Stupido

Fiori, stupidi (Roma, 2020).

Alla fine, nonostante tutto e forse proprio per tutto ciò che hanno rappresentato, per i due mazzi di fiori così cari e ormai seccati anche dal tempo arrivò il cassonetto. Vitale o indifferente? Non saprei, ormai tra quei fiori di vitale c’è solo un pensiero solitario, il rispetto e l’affetto per un sentimento che avrebbe meritato più fortuna. Allora forse meglio indifferente, come l’indifferenza che li ha accompagnati per giorni, per mesi, ormai per anni. Stupido… ecco, ci fosse un cassonetto per le cose stupide la scelta sarebbe semplice.

Stupido come lei che non ha capito, stupido come lui che ha capito ancora meno, stupido come i tanti protagonisti divertiti di una vicenda in realtà assolutamente stupida anch’essa. Stupidi come tutti noi nella vita, così stupidi da immaginare bellissimi sogni e allo stesso tempo così stupidi da riuscire a distruggerli coscientemente. Anche senza pietà e senza rispetto, se necessario, forse senza neanche capire cosa stiamo stupidamente combinando a chi stupidamente ha creduto in noi, pensando fossimo meno stupidi di ciò che siamo.

E invece no, siamo completamente stupidi, colmi di stupidità fino a traboccarne dal vaso rivoli di superficialità e fascinazioni effimere, lontani miti ed illusioni create ad arte da altri per plagiarci e convincerci a fare cose in realtà proprio stupide, senza un futuro e senza uno scopo che non sia in realtà un celato interesse altrui, stupidamente una scelta dietro l’altra, una canzone struggente dopo l’altra, una caricatura d’amore dietro l’altra. E alcune cose sono talmente stupide che poi non potremo perdonarci. Probabilmente mai.

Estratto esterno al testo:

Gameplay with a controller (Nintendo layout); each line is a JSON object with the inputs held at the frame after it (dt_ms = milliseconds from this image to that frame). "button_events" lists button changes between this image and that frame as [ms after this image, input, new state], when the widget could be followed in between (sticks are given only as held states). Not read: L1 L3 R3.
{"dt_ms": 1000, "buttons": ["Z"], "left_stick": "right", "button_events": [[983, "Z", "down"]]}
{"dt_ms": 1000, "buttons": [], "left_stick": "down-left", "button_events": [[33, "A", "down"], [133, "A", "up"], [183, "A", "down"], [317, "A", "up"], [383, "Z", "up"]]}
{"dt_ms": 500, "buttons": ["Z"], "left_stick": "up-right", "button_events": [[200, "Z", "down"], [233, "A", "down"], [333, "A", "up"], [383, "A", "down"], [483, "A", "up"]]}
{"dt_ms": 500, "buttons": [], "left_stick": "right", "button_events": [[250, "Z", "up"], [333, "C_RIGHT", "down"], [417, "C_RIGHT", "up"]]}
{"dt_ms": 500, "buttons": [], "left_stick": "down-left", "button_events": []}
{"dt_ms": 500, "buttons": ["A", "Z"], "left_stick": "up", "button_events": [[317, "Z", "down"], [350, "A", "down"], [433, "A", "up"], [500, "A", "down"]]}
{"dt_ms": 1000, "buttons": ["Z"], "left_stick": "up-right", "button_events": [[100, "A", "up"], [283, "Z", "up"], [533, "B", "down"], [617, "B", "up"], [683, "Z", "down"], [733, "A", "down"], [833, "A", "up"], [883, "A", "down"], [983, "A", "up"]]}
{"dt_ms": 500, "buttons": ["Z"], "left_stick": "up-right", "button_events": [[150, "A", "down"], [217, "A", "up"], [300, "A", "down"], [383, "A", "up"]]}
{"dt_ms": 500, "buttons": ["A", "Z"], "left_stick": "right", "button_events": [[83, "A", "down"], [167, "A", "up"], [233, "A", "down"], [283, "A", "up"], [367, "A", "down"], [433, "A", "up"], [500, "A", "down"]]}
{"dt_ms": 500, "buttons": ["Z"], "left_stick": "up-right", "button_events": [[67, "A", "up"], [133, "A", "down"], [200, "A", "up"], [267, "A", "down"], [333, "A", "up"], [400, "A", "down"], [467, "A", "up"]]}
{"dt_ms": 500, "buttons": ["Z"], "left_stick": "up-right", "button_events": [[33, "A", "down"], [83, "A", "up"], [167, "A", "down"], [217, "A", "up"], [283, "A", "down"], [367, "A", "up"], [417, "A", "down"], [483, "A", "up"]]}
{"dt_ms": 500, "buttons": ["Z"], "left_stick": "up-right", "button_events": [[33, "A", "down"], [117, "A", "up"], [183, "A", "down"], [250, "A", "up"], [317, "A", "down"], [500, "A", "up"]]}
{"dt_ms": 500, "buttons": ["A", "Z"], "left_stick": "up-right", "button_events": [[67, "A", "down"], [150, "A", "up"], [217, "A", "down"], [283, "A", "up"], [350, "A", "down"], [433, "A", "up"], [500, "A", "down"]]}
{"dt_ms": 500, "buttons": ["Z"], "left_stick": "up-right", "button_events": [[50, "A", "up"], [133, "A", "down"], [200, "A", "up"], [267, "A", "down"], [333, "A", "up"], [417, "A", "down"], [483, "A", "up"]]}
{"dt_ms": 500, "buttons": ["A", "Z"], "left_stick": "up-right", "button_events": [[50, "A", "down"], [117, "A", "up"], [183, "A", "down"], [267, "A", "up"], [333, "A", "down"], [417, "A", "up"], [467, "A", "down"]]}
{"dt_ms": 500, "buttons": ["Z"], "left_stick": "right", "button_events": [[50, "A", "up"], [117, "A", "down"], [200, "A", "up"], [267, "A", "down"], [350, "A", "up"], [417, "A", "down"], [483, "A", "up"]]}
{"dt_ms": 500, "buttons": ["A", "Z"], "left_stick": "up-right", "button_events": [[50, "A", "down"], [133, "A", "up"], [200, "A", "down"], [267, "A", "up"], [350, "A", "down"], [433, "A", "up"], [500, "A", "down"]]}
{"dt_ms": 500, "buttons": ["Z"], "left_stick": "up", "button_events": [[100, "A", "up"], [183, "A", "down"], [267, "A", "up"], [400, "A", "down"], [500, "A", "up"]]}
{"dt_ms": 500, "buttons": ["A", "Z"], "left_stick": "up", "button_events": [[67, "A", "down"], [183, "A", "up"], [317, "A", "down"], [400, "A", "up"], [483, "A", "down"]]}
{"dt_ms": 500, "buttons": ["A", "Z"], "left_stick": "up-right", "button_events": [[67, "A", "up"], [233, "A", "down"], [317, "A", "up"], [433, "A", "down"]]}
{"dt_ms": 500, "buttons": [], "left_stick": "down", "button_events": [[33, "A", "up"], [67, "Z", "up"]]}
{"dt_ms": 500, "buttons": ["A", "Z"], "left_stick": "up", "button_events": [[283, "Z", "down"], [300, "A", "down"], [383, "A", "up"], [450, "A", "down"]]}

Anche questa in realtà è una narrazione stupida, che può far sorridere. Stupidaggini cui i saggi hanno già dato tutte le giuste risposte. Ciò che andava fatto e non è stato, ciò che andava chiarito e volutamente lasciato all’oscuro, ciò che poteva e doveva essere salvato ed è stato lasciato andare, come un palloncino lasciato apposta per vederlo sparire sempre più lontano. Bello, sì, ma non tornerà più e sarà perduto per sempre, non ne avremo un altro così. Forse non ne avremo più affatto. Un ricordo, bello e stupido, e inutile.

Che poi, a leggerla per bene, c’è qualcosa di troppo anche in questa narrazione. Ed è proprio la parola ‘stupido’ nel suo ridicolo. Potrebbe essere cancellata tanto è il peso che se ne dà, o declinata in modi diversi. Potrebbe essere il ‘dolore’, oppure all’opposto il ‘vuoto’. Il peso che diamo alle cose può essere infinitamente differente. Può essere il senso di una vita o un episodio dei tanti, e non interessare a nessuno. Tanto meno ai protagonisti inconsapevoli. Storie così, stupide, dolorose e vuote, ce ne è a bizzeffe. E sempre ce ne sarà.